However, the offshoot in Aberystwyth seems little more than an afterthought. It contains no explanatory or contextualising wall text – providing little in the way of an entry point for viewers unfamiliar with his work – though desperation may lead one to a few pamphlets (from the original Rivington Place exhibition, which included many works not on display here) dumped in a corner. The general visitor demographic seemed to be largely local families with toddlers, who used the two dry walls installed in the centre of the small space for games of hide and seek.
Curiously, though, the notion of 'hide and seek' – looking for the elusive, searching in the shadows – is an unexpectedly fitting strategy for engaging with, and framing, Mofokeng's photography. (And this is all the more true in an exhibition which appears based on a misplaced assumption of photography's self-evident indexicality). As has been pointed out (in writing both about and by Mofokeng), although part of the Afrapix collective in the 1980s, he was uncomfortable with the overt rhetoric of its documentary style, and the way in which the international media participated in a reductive imaging of black South African lived experience during apartheid. Police with Sjamboks (1989), a central image on the front wall of the Aberystwyth exhibition, recalls how Mofokeng came to understand the pressure of 'solidarity politics', and its intersection with international market forces: 'If I show a picture of a policeman it's a good picture. If I show pictures of two policeman it's even better... that is how I came to categorise the work I was doing at the time... If I show three policemen then that's front page...' A similar unease, as well as a measure of retrospective self-critique, has been articulated by other photographers such as Gideon Mendel and Guy Tillim. Mofokeng was one of the first to shift his photographic aesthetic to the poetics of the everyday, the fleeting, the insidious, and it is those images which make up the bulk of this exhibition.
The exhibition relies – perhaps lazily – on many of Mofokeng's most famous, and most reproduced, photographs; a kind of 'greatest hits' summary of decades of diverse work, without meaningful curatorial articulation of continuity and/or change (to be fair, this may be a necessary function of limited space). The large-scale Ishmael: Eyes Wide Shut (2004); The Buddhist Retreat (2003); and Sacral Animals (2003) line one wall, while other well-known images such as Winter in Thembisa (1989) and Democracy is Forever (2004) are randomly scattered at regular intervals. Jumbled as the arrangement initially seems (though some are clustered with others from the same series), closer investigation reveals unexpectedly lyrical relationships, such as the visual parallel between an image of RDP housing along the N7 (2002), and one of the similarly grid-like structures of the Women's Section, Auschwitz, taken in 1997.

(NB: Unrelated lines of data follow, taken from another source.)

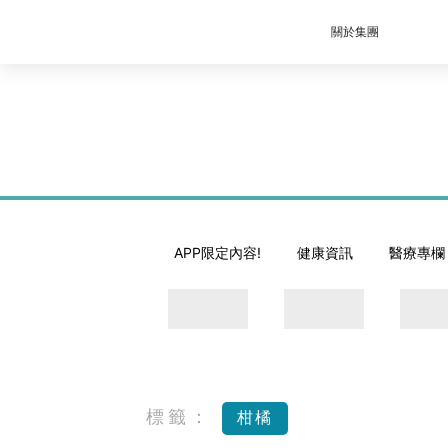
關於集團
APP限定內容!
健康資訊
醫療專欄
標籤：
柑橘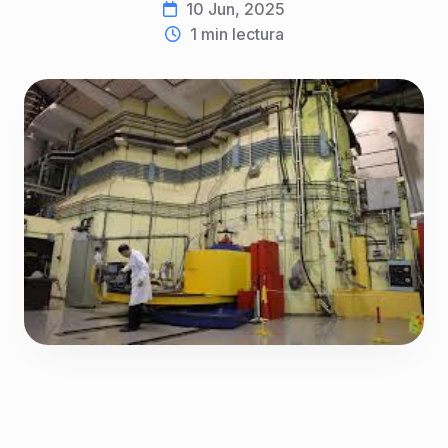
10 Jun, 2025
1
min lectura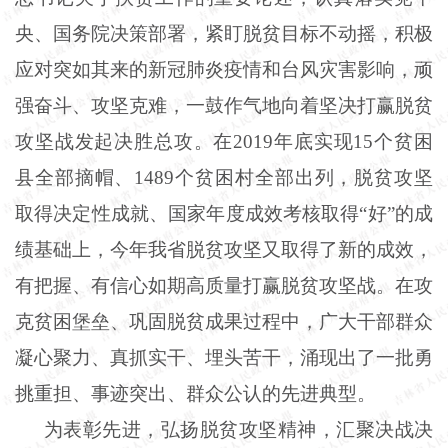
央、国务院决策部署，紧盯脱贫目标不动摇，积极
应对突如其来的新冠肺炎疫情和台风灾害影响，顽
强奋斗、攻坚克难，一鼓作气地向着坚决打赢脱贫
攻坚战发起决胜总攻。在
2019
年底实现
15
个贫困
县全部摘帽、
1489
个贫困村全部出列，脱贫攻坚
取得决定性成就、国家年度成效考核取得“好”的成
绩基础上，今年我省脱贫攻坚又取得了新的成效，
有把握、有信心如期高质量打赢脱贫攻坚战。在攻
克贫困堡垒、巩固脱贫成果过程中，广大干部群众
凝心聚力、真抓实干、埋头苦干，涌现出了一批勇
挑重担、事迹突出、群众公认的先进典型。
为表彰先进，弘扬脱贫攻坚精神，汇聚决战决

In Mofokeng's work, one is always drawn to seek below the surface, to follow signs of movement, and elusive traces of presence. In the frequent blurs of figures from his body of works on Zionist Apostolic rituals performed at the sacred site of the Motouleng Caves in the Freestate, Mofekeng captures the esoteric and the transformative, purposely negating the stark clarity of documentary style. Images from the 'Billboards' series include the reflections and refractions of the car windscreen through which Mofokeng shoots familiar urban scenes of highways, roadsigns and advertising injunctions. These acknowledge the mediating presence both of the photographer, and of the contemporary marketing strategies that constantly crowd our field of vision.
One scattered narrative dispersed across the exhibition is the way in which human presence can be powerfully evoked through the elegiac lens of corporeal absence, for example in Limbless Doll, Jakkalsfontein, or Mirror and Jug, Alexandra (both 1989). Here, ciphers of life's necessary, if unremarkable, rituals – washing, playing, eating – become the stuff of poetry even as they speak to the continued realities of socio-economic inequality. Most haunting are works in which Mofokeng has photographed sites around the world that are invested with horrific memories, such as Auschwitz, Hanoi, and a desert intersection between Luderitz and Aus, Namibia. Mofokeng frames unsensational scenes: a lake surrounded by trees, train tracks crossing and receding into the distance, endless undulating dunes. Yet below and beyond each landscape (as is revealed in accompanying titles) lies real historical trauma, interred and displaced by what Jessica Dubow and Ruth Rosengarten have referred to as nature's 'tenacious capacity to outlive the past, to surpass rather than to recall those events and violences played out on its surface'.
From urban intersections to religious sites, intimate domestic tableaux to vast scenes of seemingly subterranean trauma, Mofokeng's photographs examine – and in many ways trigger – the persistence of individual and collective memory, as well as revealing the contested ownership and expression of that memory. Where and how it is variously inscribed, reinterpreted, veiled or enacted can be read in the shifting semiotics of landscape, if one is willing to take up the challenge to seek out what is hidden, what lies just beyond the line of sight. Unfortunately, it doesn't seem that many of the subtleties of Mofokeng's work are being communicated to the general public – which, after all, is Autograph ABP's aim – in this haphazard exhibition. Instead it reads as a combination of compelling, but decontextualised leftovers selected from a larger, more curatorially coherent show which was clearly better suited to dealing with the scope of Mofokeng's complex career.